Around the world, rates of diabetes are on the rise. The disease is
marked by high blood sugar that, over the long term, negatively affects
other parts of the body – especially the kidneys, heart and eyes. Some
research has also noted that people with diabetes are almost twice as
likely to also have symptoms of depression. Rose Hoban has more on that.
Doctor
Sherita Hill Golden from the Johns Hopkins University was interested in
seeing if having diabetes can lead to developing depression, or whether
being depressed makes it more likely a person will develop diabetes.

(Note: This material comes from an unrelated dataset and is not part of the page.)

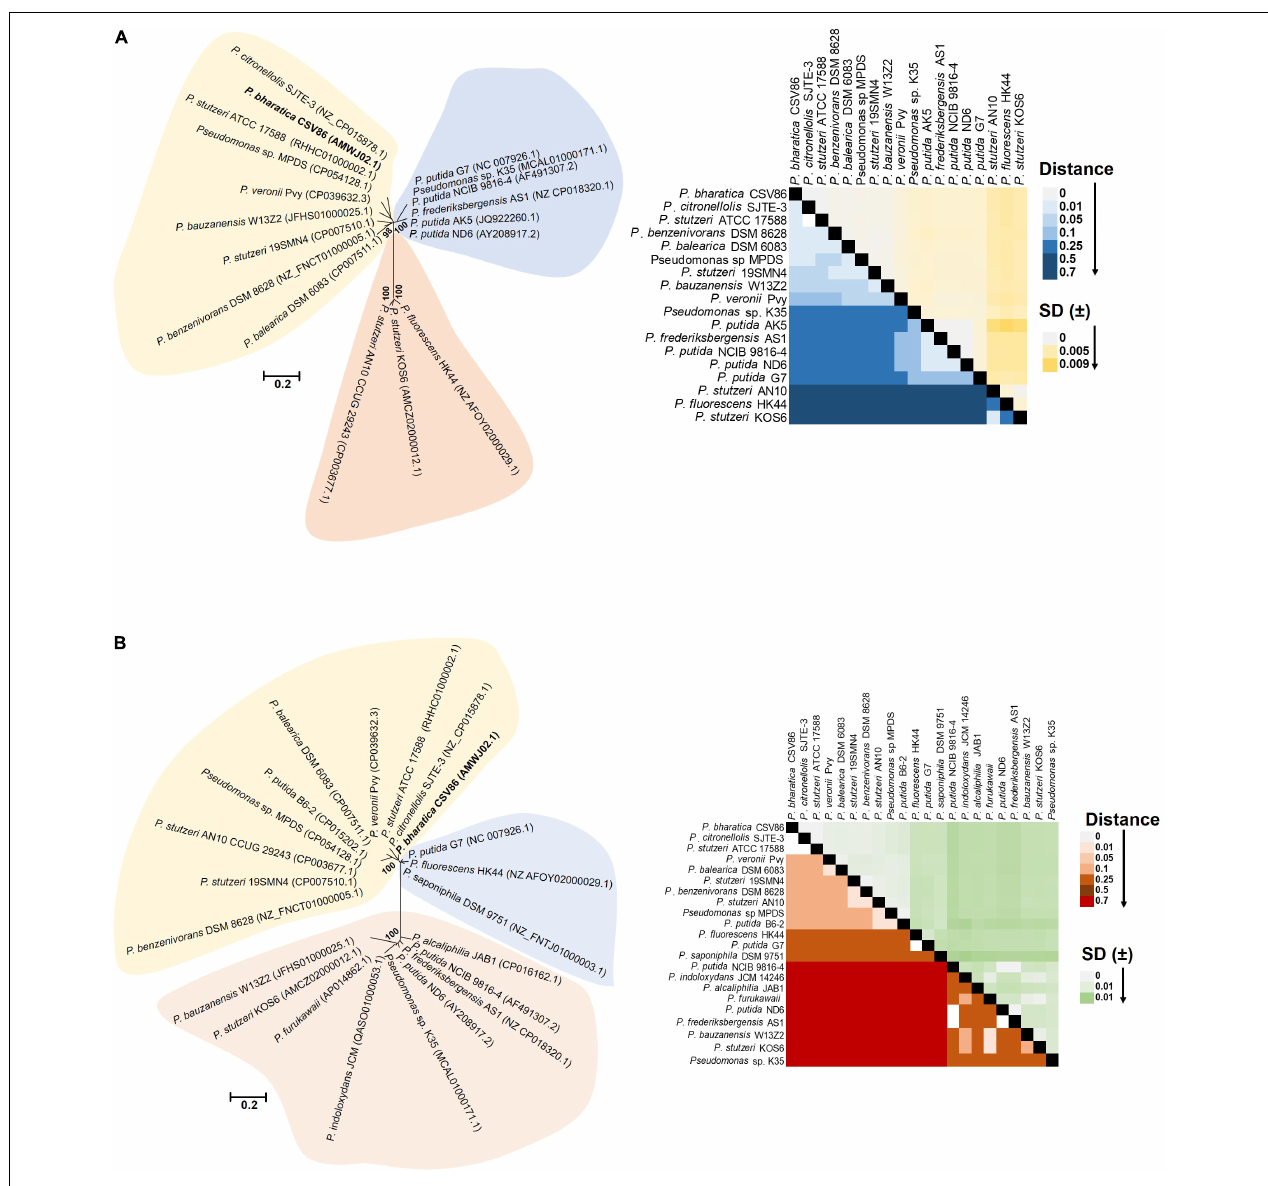
FIGURE 5 | Phylogenomic analyses of cargo gene modules ( nah-sal cluster) of ICE nah CSV86 and other mobile elements (probable ICEs, plasmids, transposons) from naphthalene degrading Pseudomonas spp. Phylogenetic trees of (A) nah cluster and (B) sal cluster are reconstructed using ML-based algorithm and validated using NJ, ME methods with 1,000 bootstrap iterations. The tree is optimized using interactive Tree of Life (iTOL), and the best optimum tree is depicted here. The color-shaded areas around the clades depict demarcation of differential cladding of clusters present on probable ICEs (light yellow), plasmids (light blue), and mixed elements (light pink, which include conjugative/non-conjugative transposons and intermediate forms). The heat-maps depict the p -distance based pairwise similarity of (A) nah clusters and (B) sal clusters located on various mobile genetic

She used data from a large study that included more than 5000 people.
In
the first analysis, she and her colleagues examined whether having
elevated symptoms of depression led to type 2 diabetes. They excluded
people who already had diabetes and looked for people who did and
didn't have symptoms of depression.
"We found that people who
had elevated symptoms of depression were 42% more likely to develop
type 2 diabetes over follow-up," she reports.
Then Golden looked
at people who were being treated for diabetes to see if they were more
likely to develop depression. "The people who had treated diabetes were
52% more likely to develop symptoms of depression over follow-up in our
study," she says. "But interestingly, people who had pre-diabetes and
untreated diabetes were about 20% less likely to develop symptoms of
depression."
Golden says she found it interesting that people
who had diabetes - but didn't know it - were less likely to be
depressed. She proposes that the reason for the link between diabetes
and depression is more emotional than physiological.
"People
who are taking medications for diabetes may also have to monitor their
sugar and health behaviors much more intensely than people who don't
carry a diagnosis," she observes. "And so just the burden of the
monitoring may lead to risk of depressive symptoms."
Golden
says patients with depression had worse health behaviors: they smoked
more, they ate more, they weighed more and they exercised less. All
those behaviors contribute to developing diabetes. She also suggests
there might be some connections between increased stress hormones in
people with depression and the development of diabetes. Golden says
that will be an area for further study.
Her research is published in JAMA – the Journal of the American Medical Association.